Case Study: Writing to emotionally connect with readers
MEET THE CLIENT
Vernon Jubilee Hospital (VJH) Foundation is dedicated to ensuring their North Okanagan facilities have access to the highest-quality equipment and resources to provide enhanced care in the region. While government funding received by hospitals and healthcare facilities enables them to accomplish a great deal, there is always more that can be done. As a registered B.C. charity, VJH Foundation works to support the purchase of urgently needed equipment and patient care initiatives to help bring excellence in healthcare and improve lives.
THE CLIENT’S CHALLENGE
In the fall of 2022, VJH Foundation was preparing to launch an ambitious public campaign for its final push to raise a total of $6.3 million in order to bring an urgently-needed second CT scanner to the hospital. The public campaign needed to raise the final $900,000.
With just a small team and many moving parts to this campaign, VJH contracted us to write a series of three advertorials that were scheduled to run in local newspapers. These advertorials were to play a big role in their efforts to promote the campaign.
OUR SOLUTION
Since advertorials are basically ads disguised as news articles, we knew that to make an impact they needed to emotionally connect with readers. In order to be compelled to take action, readers needed to be drawn into the story told in the advertorial just as they would be drawn into a human-interest article in that same morning paper. They also needed to be able to see how this story could just as easily be about them or someone they loved.
The direct mail campaign (written and produced by VJH Foundation) told the story of a young mom who was diagnosed with cancer following a CT scan. We wrote her story, in which she expressed gratitude for the CT scans that led to swift treatment, to anchor an advertorial that educated readers on why CT scanners were essential to health care and explained how over-worked VJH’s single scanner was. It was published just before Giving Tuesday with a Call to Action announcing that, for one-day only, all gifts would be matched by a local philanthropist.
The second advertorial told the story of a man from Alberta who had had a massive heart attack while vacationing at his B.C. home. A CT scan at VJH led to a quick diagnosis and treatment plan, which saved his life. The Call to Action was uniquely positioned to appeal to other Albertans with vacation homes in the area.

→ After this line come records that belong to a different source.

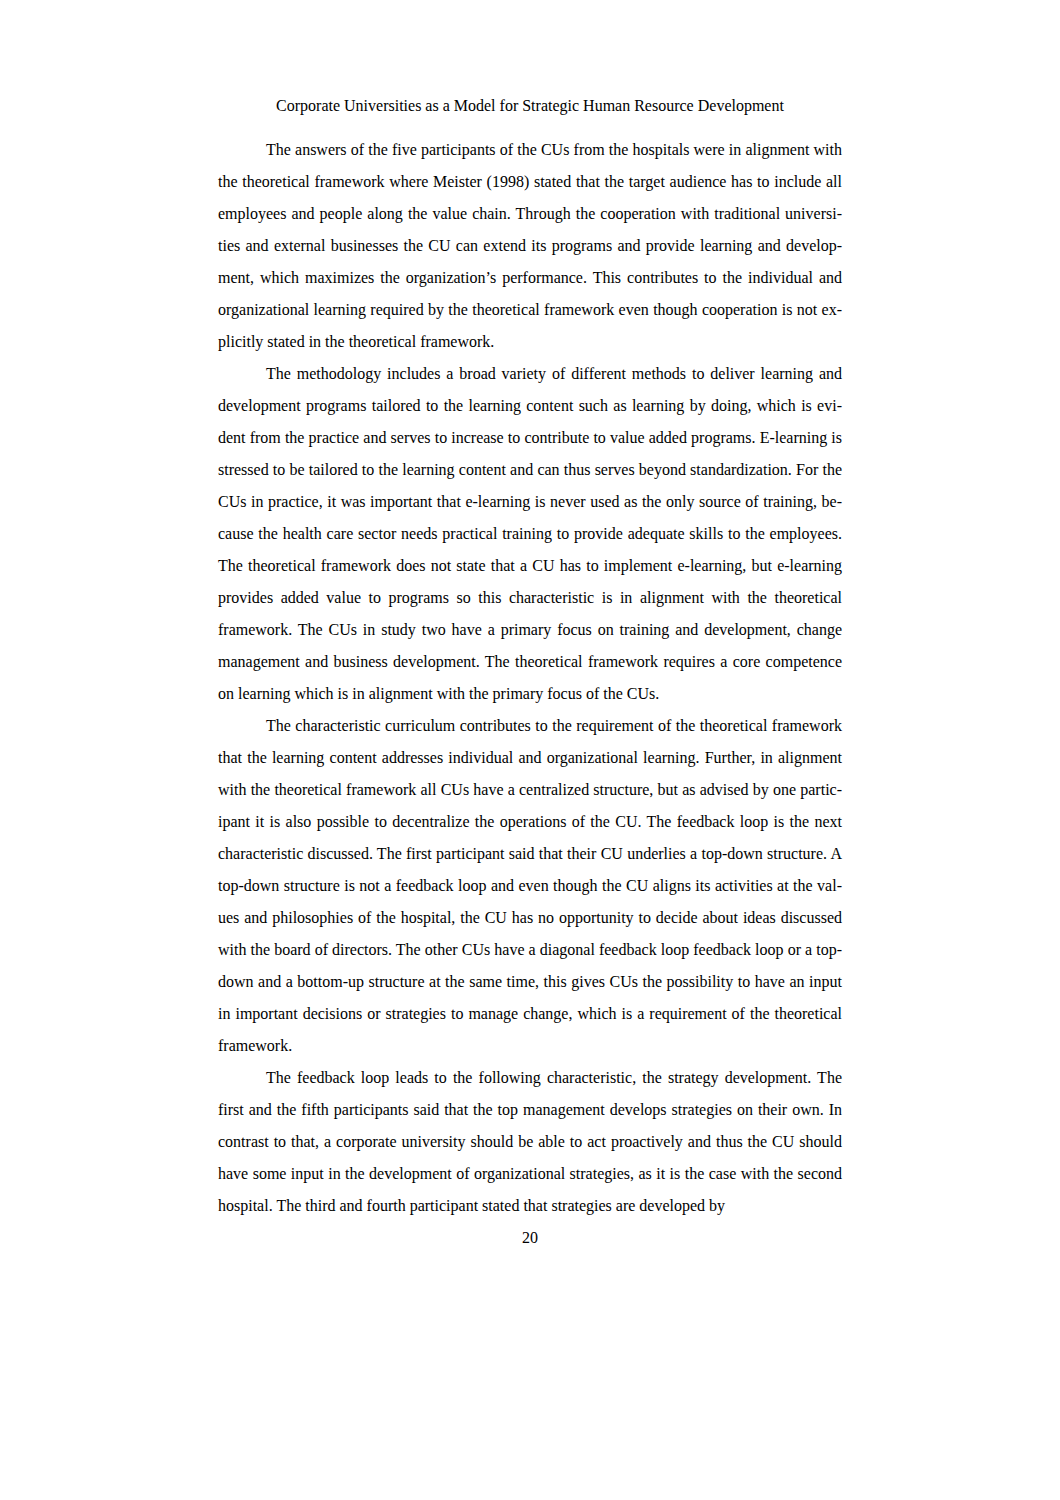Corporate Universities as a Model for Strategic Human Resource Development
The answers of the five participants of the CUs from the hospitals were in alignment with the theoretical framework where Meister (1998) stated that the target audience has to include all employees and people along the value chain. Through the cooperation with traditional universities and external businesses the CU can extend its programs and provide learning and development, which maximizes the organization’s performance. This contributes to the individual and organizational learning required by the theoretical framework even though cooperation is not explicitly stated in the theoretical framework.
The methodology includes a broad variety of different methods to deliver learning and development programs tailored to the learning content such as learning by doing, which is evident from the practice and serves to increase to contribute to value added programs. E-learning is stressed to be tailored to the learning content and can thus serves beyond standardization. For the CUs in practice, it was important that e-learning is never used as the only source of training, because the health care sector needs practical training to provide adequate skills to the employees. The theoretical framework does not state that a CU has to implement e-learning, but e-learning provides added value to programs so this characteristic is in alignment with the theoretical framework. The CUs in study two have a primary focus on training and development, change management and business development. The theoretical framework requires a core competence on learning which is in alignment with the primary focus of the CUs.
The characteristic curriculum contributes to the requirement of the theoretical framework that the learning content addresses individual and organizational learning. Further, in alignment with the theoretical framework all CUs have a centralized structure, but as advised by one participant it is also possible to decentralize the operations of the CU. The feedback loop is the next characteristic discussed. The first participant said that their CU underlies a top-down structure. A top-down structure is not a feedback loop and even though the CU aligns its activities at the values and philosophies of the hospital, the CU has no opportunity to decide about ideas discussed with the board of directors. The other CUs have a diagonal feedback loop feedback loop or a top-down and a bottom-up structure at the same time, this gives CUs the possibility to have an input in important decisions or strategies to manage change, which is a requirement of the theoretical framework.
The feedback loop leads to the following characteristic, the strategy development. The first and the fifth participants said that the top management develops strategies on their own. In contrast to that, a corporate university should be able to act proactively and thus the CU should have some input in the development of organizational strategies, as it is the case with the second hospital. The third and fourth participant stated that strategies are developed by
20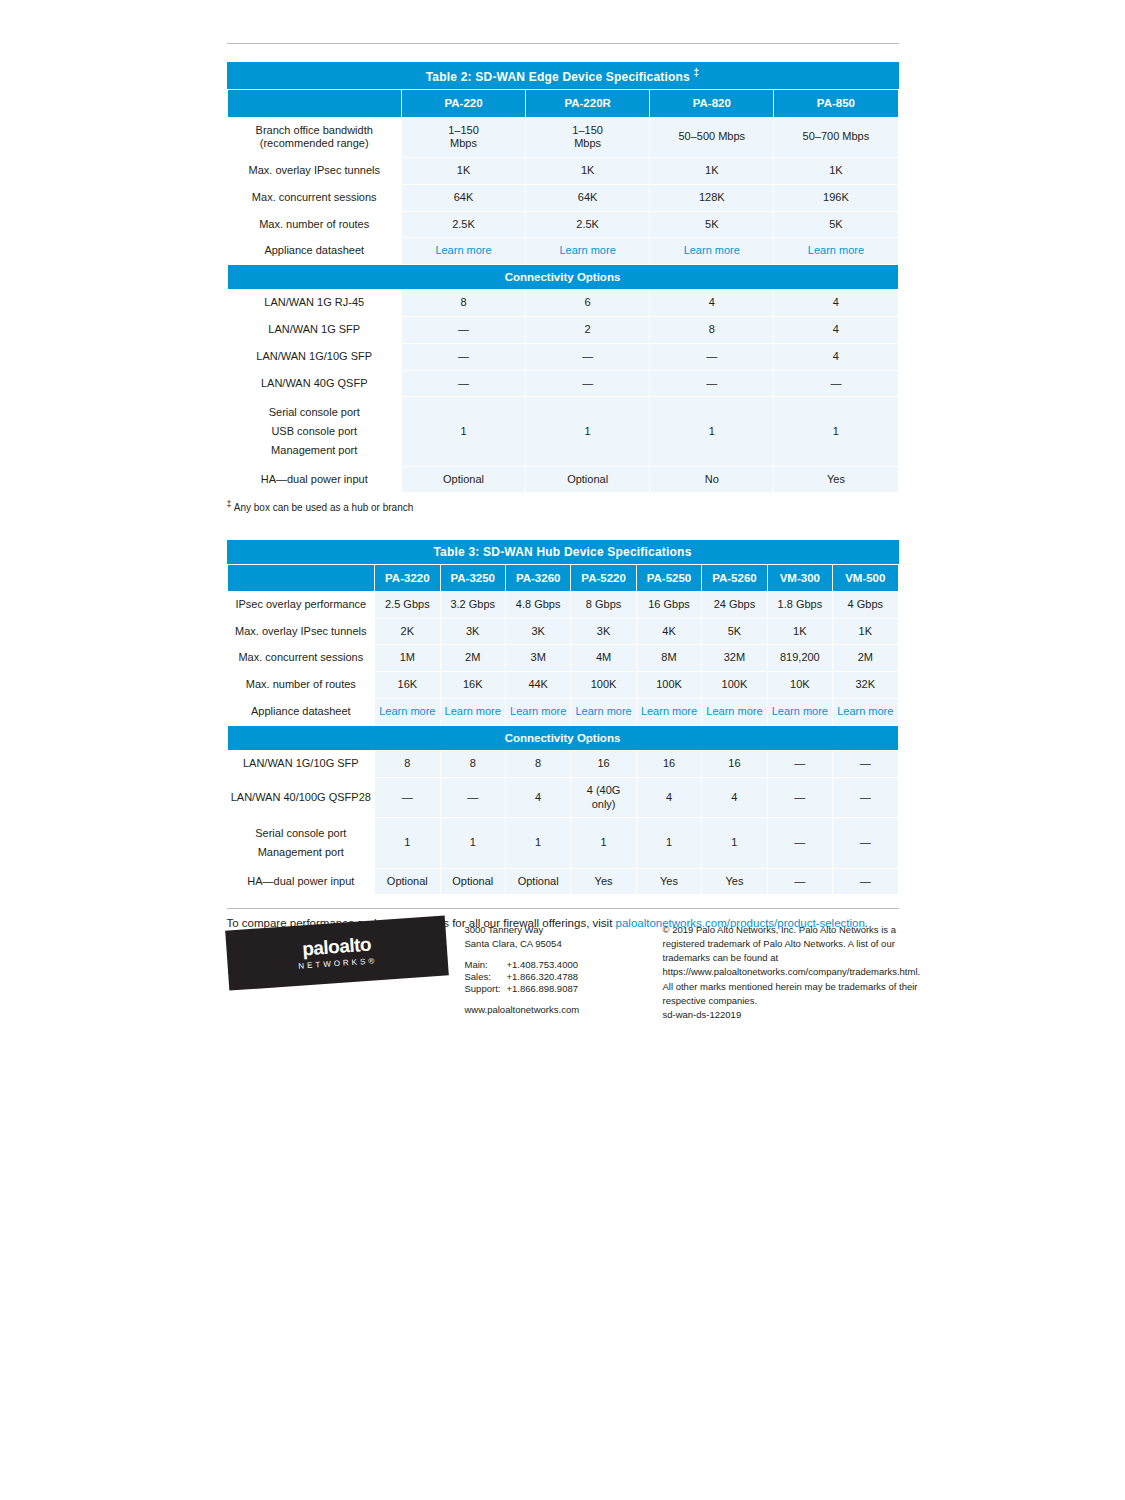Table 2: SD-WAN Edge Device Specifications ‡
| | PA-220 | PA-220R | PA-820 | PA-850 |
| --- | --- | --- | --- | --- |
| Branch office bandwidth (recommended range) | 1–150 Mbps | 1–150 Mbps | 50–500 Mbps | 50–700 Mbps |
| Max. overlay IPsec tunnels | 1K | 1K | 1K | 1K |
| Max. concurrent sessions | 64K | 64K | 128K | 196K |
| Max. number of routes | 2.5K | 2.5K | 5K | 5K |
| Appliance datasheet | Learn more | Learn more | Learn more | Learn more |
| Connectivity Options |
| LAN/WAN 1G RJ-45 | 8 | 6 | 4 | 4 |
| LAN/WAN 1G SFP | — | 2 | 8 | 4 |
| LAN/WAN 1G/10G SFP | — | — | — | 4 |
| LAN/WAN 40G QSFP | — | — | — | — |
| Serial console port USB console port Management port | 1 | 1 | 1 | 1 |
| HA—dual power input | Optional | Optional | No | Yes |
‡ Any box can be used as a hub or branch
Table 3: SD-WAN Hub Device Specifications
| | PA-3220 | PA-3250 | PA-3260 | PA-5220 | PA-5250 | PA-5260 | VM-300 | VM-500 |
| --- | --- | --- | --- | --- | --- | --- | --- | --- |
| IPsec overlay performance | 2.5 Gbps | 3.2 Gbps | 4.8 Gbps | 8 Gbps | 16 Gbps | 24 Gbps | 1.8 Gbps | 4 Gbps |
| Max. overlay IPsec tunnels | 2K | 3K | 3K | 3K | 4K | 5K | 1K | 1K |
| Max. concurrent sessions | 1M | 2M | 3M | 4M | 8M | 32M | 819,200 | 2M |
| Max. number of routes | 16K | 16K | 44K | 100K | 100K | 100K | 10K | 32K |
| Appliance datasheet | Learn more | Learn more | Learn more | Learn more | Learn more | Learn more | Learn more | Learn more |
| Connectivity Options |
| LAN/WAN 1G/10G SFP | 8 | 8 | 8 | 16 | 16 | 16 | — | — |
| LAN/WAN 40/100G QSFP28 | — | — | 4 | 4 (40G only) | 4 | 4 | — | — |
| Serial console port Management port | 1 | 1 | 1 | 1 | 1 | 1 | — | — |
| HA—dual power input | Optional | Optional | Optional | Yes | Yes | Yes | — | — |
To compare performance and specifications for all our firewall offerings, visit paloaltonetworks.com/products/product-selection.
paloalto
NETWORKS®
3000 Tannery Way
Santa Clara, CA 95054
| Main: | +1.408.753.4000 |
| Sales: | +1.866.320.4788 |
| Support: | +1.866.898.9087 |
www.paloaltonetworks.com
© 2019 Palo Alto Networks, Inc. Palo Alto Networks is a registered trademark of Palo Alto Networks. A list of our trademarks can be found at https://www.paloaltonetworks.com/company/trademarks.html. All other marks mentioned herein may be trademarks of their respective companies.
sd-wan-ds-122019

The third one used an object — the CT scanner — rather than a person as the storytelling hook. It weaved comments from VJH doctors and nurses who explained why a CT scanner was useful and what doubling CT scanning capacity would mean for the quality of care at the hospital.
THE RESULTS
In early January, VJH Foundation reached out to us to write a fourth advertorial — this time to announce that the campaign was closing several months ahead of schedule because the foundation had already reached its goal. They needed an advertorial to say thank you to the community. Using testimonial quotes from some of the doctors and nurses at VJH, we wrote a heartfelt thank you letter that expressed that, because of the community’s generosity, they will receive even better service and better care.